AGORA: A Geospatial Open collaborative Architecture for Enhancing Public Awareness about Environmental Risks and Subsidizing Disaster Management

AGORA is a research line being developed at the Institute of Computer Science and Mathematics of the University of São Paulo (Brazil) and at the GIScience Research Group of the University of Heidelberg (Germany). AGORA aims at supporting communities in building resilience against natural disasters and extreme events, with a particular focus on flooding.

The acronym AGORA is inspired on the Greek ἀγορά (agora, literally ‘gathering place’), the spot in ancient Greek cities that was the centre of athletic, artistic, spiritual, and political life of the city (Wikipedia, 2013). Thus, the agora in ancient Greece lends itself here as an inspiring metaphor for AGORA – a transdisciplinary approach that is able to gather organisations and individuals by allowing them to bring their information supply and demands to a common platform using web 2.0 technologies. As a result, AGORA achieves an integrated information basis that is assembled from the individual, heterogeneous pieces of information and can thus be dynamically analysed and interpreted by different experts/researchers and other stakeholders. AGORA will thus create a knowledge management platform where relevant issues and data are provided by the various stakeholders, bringing together the perspectives from science, the general population, and government (including local decision-makers, disaster management and emergency agencies), in order to collaborative tackle societal challenges such as the management of flood risks.

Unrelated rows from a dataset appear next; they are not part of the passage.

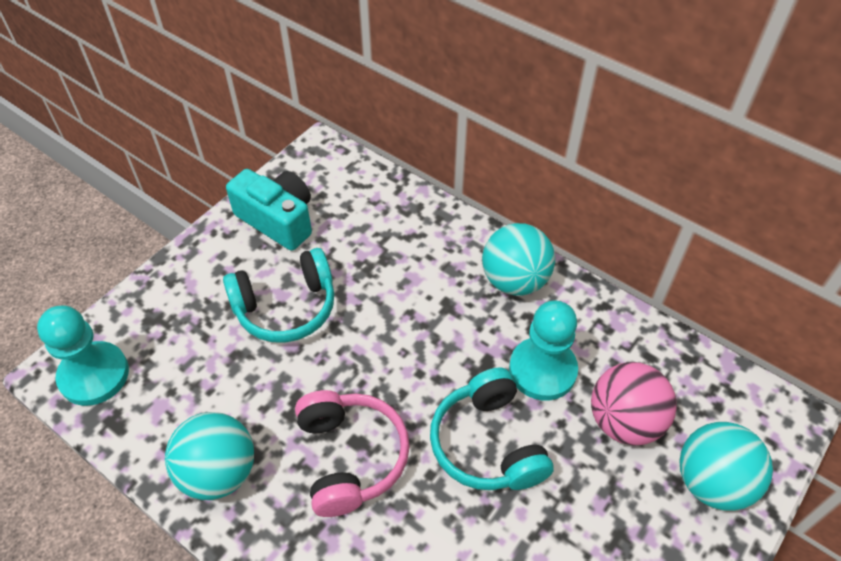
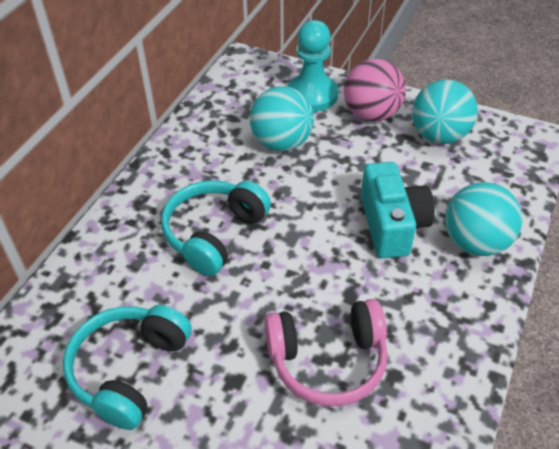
turquoise pawn: 2 -> 1

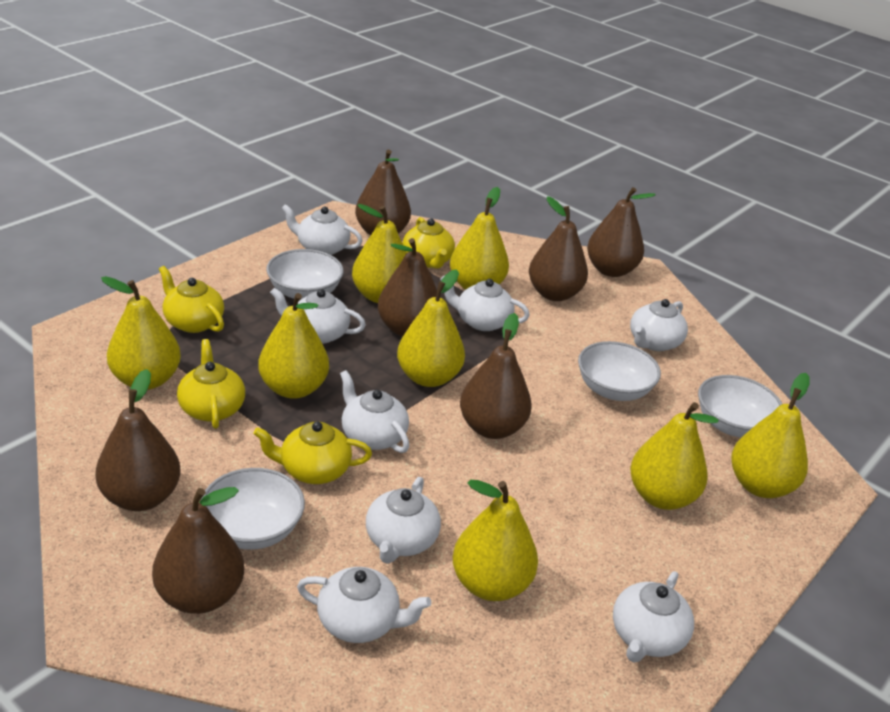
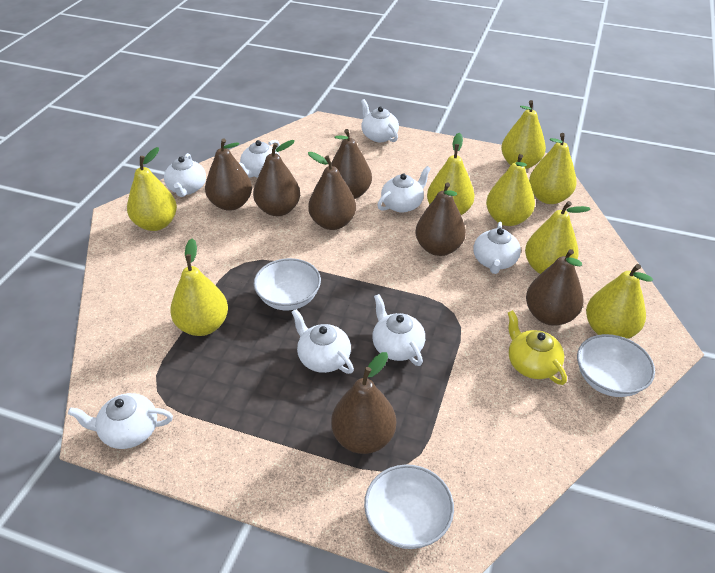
white bowl: 4 -> 3
yellow teapot: 4 -> 1

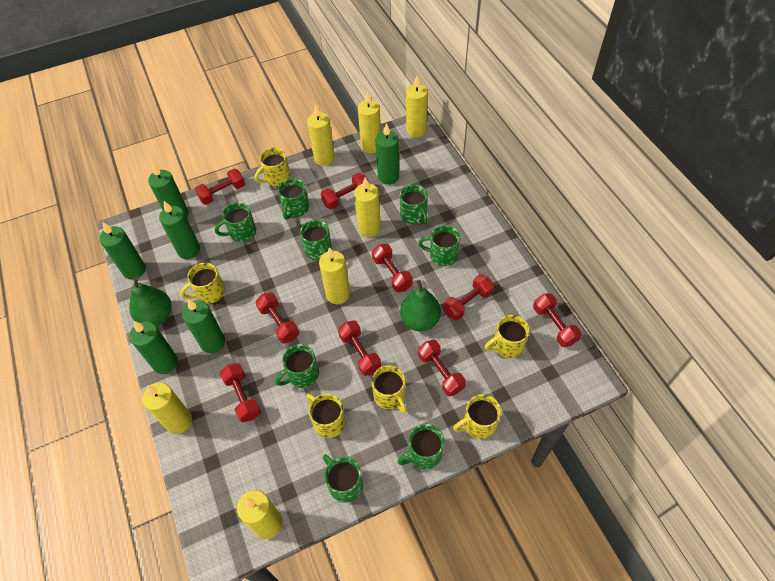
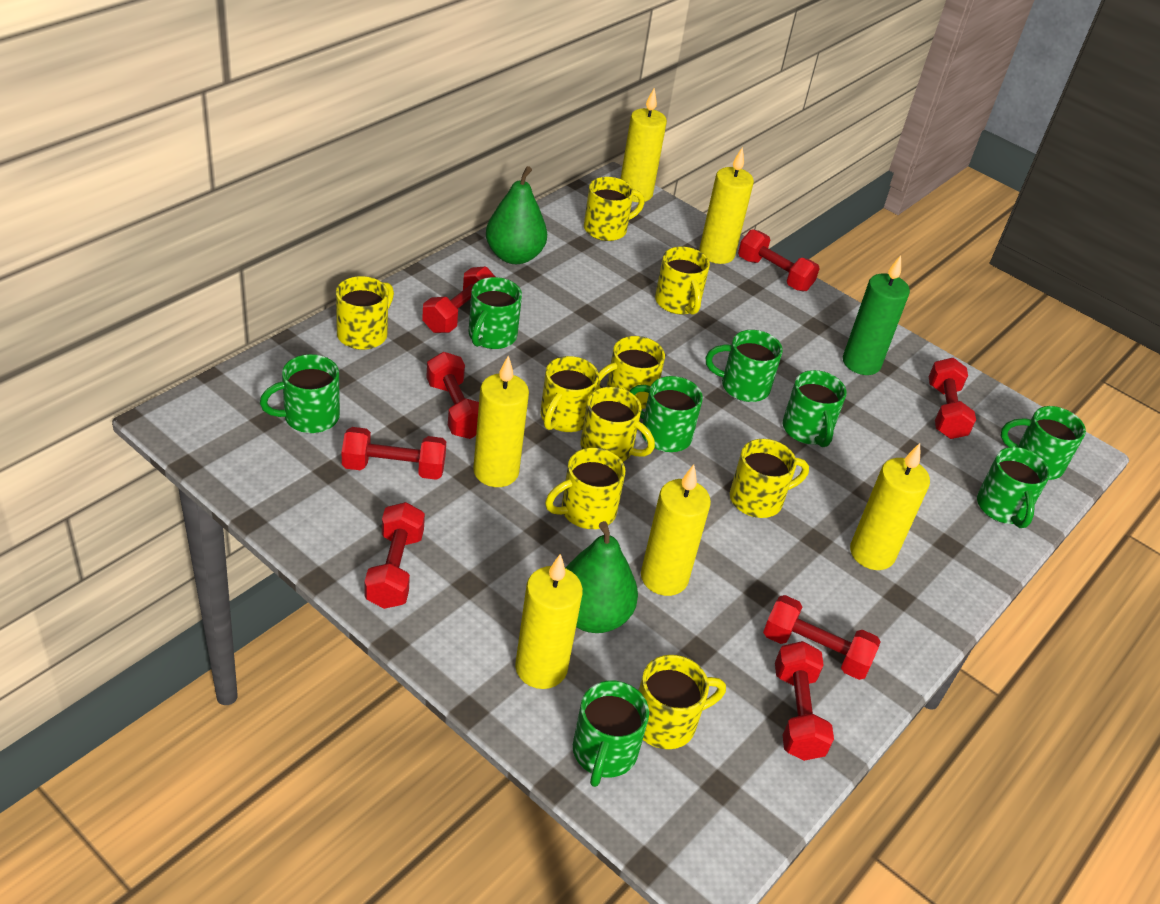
green candle: 6 -> 1
red dumbbell: 9 -> 8
yellow candle: 7 -> 6
yellow mug: 6 -> 9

The premise of AGORA is that flood hazard and risk maps can help building resilience against flooding by offering support to decision-making in planning and preparation for flood risks, as well as subsidising responsive efforts in the onset of flooding events. Four unleashing this potential, AGORA will develop methods for near real-time flood risk monitoring and analysis by generating dynamic risk maps that combine information from several sources. This will be accomplished not only by fusing data from existing information sources that are usually not integrated (official data, sensor network data streams, existing collaborative maps), but also by creating and integrating a new source of information with new methods for eliciting local knowledge from citizen volunteers. Hence, the hypothesis put forward here is that a collaborative approach that involves citizens, flood risk management experts/researchers, and governmental emergency agencies can improve the availability and quality of the information for flood risk monitoring and analysis, and thus support decision-making in managing flood risks.